In 1997 the Federal Trade Commission set a standard for Made in USA labels: American origin may be claimed only if "all, or virtually all" of the product is made here. Fine print in Sears promotional materials reveals only about 1,600 of Craftsman's 5,000 tools are U.S.-made. The suits claim this isn't obvious from the retailer's ads. A quick check of several Sears stores by BusinessWeek found, for example, a screwdriver with a label indicating Canadian origin hanging under an image of the product labeled Made in USA. FTC lawyer Laura Koss won't say if the agency is investigating. "The bottom line is making sure consumers get accurate information," she says. Sometimes it takes a court fight to hammer that home.

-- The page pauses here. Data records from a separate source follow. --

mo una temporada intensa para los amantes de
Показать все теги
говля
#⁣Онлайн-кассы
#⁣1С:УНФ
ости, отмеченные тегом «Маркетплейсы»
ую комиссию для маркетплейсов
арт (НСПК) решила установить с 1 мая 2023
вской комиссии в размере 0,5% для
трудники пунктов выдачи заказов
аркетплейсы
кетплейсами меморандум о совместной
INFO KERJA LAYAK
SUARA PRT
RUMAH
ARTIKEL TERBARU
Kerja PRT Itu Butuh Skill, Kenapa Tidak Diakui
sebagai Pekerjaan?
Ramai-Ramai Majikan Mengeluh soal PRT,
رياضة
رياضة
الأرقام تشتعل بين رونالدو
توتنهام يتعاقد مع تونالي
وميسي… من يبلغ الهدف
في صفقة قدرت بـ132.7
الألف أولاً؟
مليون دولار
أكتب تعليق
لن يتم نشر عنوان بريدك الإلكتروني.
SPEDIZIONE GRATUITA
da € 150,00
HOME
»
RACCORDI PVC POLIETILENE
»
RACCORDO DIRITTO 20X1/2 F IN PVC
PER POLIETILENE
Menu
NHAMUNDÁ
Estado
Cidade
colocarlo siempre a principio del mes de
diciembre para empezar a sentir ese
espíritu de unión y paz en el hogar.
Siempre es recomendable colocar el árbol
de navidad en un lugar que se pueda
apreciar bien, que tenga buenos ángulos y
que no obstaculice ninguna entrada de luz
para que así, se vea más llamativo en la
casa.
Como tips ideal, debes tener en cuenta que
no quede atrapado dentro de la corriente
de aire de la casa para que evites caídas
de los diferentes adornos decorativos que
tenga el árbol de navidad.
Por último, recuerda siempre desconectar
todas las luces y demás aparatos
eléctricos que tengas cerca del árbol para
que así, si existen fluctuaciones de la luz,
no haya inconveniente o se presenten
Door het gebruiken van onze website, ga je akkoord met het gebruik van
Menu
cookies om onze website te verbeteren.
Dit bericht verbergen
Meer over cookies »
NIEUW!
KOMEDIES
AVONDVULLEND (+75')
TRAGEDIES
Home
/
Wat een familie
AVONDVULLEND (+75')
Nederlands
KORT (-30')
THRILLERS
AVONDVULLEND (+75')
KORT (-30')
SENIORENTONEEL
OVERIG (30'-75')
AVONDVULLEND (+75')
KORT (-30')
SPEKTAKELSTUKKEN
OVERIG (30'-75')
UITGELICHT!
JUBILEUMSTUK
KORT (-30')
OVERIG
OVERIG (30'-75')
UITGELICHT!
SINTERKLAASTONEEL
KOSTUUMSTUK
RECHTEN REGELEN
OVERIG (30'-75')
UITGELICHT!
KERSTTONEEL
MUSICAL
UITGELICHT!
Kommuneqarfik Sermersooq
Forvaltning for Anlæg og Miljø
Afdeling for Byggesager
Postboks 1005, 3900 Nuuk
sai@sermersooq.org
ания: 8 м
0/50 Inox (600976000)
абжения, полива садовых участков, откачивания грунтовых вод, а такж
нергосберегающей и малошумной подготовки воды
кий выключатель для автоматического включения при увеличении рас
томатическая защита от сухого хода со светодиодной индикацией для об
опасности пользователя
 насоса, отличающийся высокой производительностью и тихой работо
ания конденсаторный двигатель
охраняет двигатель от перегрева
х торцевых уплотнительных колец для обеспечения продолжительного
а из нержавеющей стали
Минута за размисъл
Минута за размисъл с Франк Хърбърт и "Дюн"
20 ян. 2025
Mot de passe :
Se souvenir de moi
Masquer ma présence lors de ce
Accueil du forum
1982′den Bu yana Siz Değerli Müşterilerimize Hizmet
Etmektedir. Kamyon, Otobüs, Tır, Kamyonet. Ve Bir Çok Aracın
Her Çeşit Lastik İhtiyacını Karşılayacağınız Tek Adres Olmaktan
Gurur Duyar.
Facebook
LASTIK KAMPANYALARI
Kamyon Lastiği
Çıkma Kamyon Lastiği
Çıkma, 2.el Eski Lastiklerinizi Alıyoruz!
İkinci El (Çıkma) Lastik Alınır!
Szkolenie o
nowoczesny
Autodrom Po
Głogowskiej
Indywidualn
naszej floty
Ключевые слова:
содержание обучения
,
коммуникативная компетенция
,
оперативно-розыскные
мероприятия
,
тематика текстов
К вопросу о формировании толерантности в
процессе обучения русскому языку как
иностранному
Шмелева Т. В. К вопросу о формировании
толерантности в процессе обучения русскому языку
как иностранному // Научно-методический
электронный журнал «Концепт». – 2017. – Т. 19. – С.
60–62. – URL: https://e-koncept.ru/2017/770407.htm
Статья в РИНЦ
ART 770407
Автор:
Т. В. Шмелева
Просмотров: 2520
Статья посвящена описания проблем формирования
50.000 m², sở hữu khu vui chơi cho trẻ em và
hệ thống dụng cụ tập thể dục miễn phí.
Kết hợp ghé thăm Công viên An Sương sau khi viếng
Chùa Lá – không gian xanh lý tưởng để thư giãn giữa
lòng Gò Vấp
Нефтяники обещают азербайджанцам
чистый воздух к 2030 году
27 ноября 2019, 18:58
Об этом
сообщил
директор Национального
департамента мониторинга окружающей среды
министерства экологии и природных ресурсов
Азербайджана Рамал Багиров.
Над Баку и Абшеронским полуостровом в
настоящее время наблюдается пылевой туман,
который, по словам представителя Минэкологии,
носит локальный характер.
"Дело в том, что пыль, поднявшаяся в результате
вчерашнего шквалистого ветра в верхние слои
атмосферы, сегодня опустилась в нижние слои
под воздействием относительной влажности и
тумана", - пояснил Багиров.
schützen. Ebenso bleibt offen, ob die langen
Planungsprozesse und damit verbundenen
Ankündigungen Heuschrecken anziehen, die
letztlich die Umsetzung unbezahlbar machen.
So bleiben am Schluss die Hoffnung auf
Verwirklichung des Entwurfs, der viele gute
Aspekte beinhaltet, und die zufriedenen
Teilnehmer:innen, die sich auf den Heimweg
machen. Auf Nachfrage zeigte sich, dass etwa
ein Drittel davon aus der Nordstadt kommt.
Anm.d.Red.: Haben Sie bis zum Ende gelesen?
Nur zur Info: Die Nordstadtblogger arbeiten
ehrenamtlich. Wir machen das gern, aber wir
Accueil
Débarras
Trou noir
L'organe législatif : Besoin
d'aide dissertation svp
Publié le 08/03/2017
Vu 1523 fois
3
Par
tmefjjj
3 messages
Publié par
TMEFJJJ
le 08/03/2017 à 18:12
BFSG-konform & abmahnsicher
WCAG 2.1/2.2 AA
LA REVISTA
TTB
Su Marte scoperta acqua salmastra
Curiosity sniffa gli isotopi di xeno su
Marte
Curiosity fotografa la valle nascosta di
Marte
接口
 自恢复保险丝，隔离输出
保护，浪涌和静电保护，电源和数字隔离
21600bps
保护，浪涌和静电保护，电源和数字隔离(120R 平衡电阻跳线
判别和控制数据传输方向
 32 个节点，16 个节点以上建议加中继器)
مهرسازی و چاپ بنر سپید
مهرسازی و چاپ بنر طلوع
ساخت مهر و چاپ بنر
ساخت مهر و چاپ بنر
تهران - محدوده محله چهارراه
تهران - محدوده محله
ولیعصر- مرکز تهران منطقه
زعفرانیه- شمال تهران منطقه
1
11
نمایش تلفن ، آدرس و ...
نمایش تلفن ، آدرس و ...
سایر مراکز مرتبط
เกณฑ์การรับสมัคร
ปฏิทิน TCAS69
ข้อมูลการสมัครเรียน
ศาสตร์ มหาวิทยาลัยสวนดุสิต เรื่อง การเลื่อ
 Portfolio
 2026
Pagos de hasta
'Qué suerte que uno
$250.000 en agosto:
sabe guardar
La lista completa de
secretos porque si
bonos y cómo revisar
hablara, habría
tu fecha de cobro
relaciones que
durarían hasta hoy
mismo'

Its logo, featuring an Islamic crescent "C," a Star of David "X," and a Christian cross "T," is meant to represent the peaceful coexistence of faiths. But Coexist, a Fishers (Ind.) apparel company, isn't turning the other cheek. Its May 12 lawsuit against online marketplace CafePress.com and three small Web outlets claims they violated a two-year-old trademark.
The four pulled T-shirts from their sites pending judicial review but insist the designs are their own. Aaron Ring, owner of Atheists Online and a defendant, says his design is "unique and distinct," using a yin and yang symbol instead of the "O" and a Celtic pattern for the "S." Coexist says the designs are "confusingly similar."
In 2001, Polish artist Piotr Mlodozeniec designed a logo using religious symbols for Jerusalem's Museum on the Seam. Coexist trademarked it, with slight differences, two years later. Can't these logos all just get along?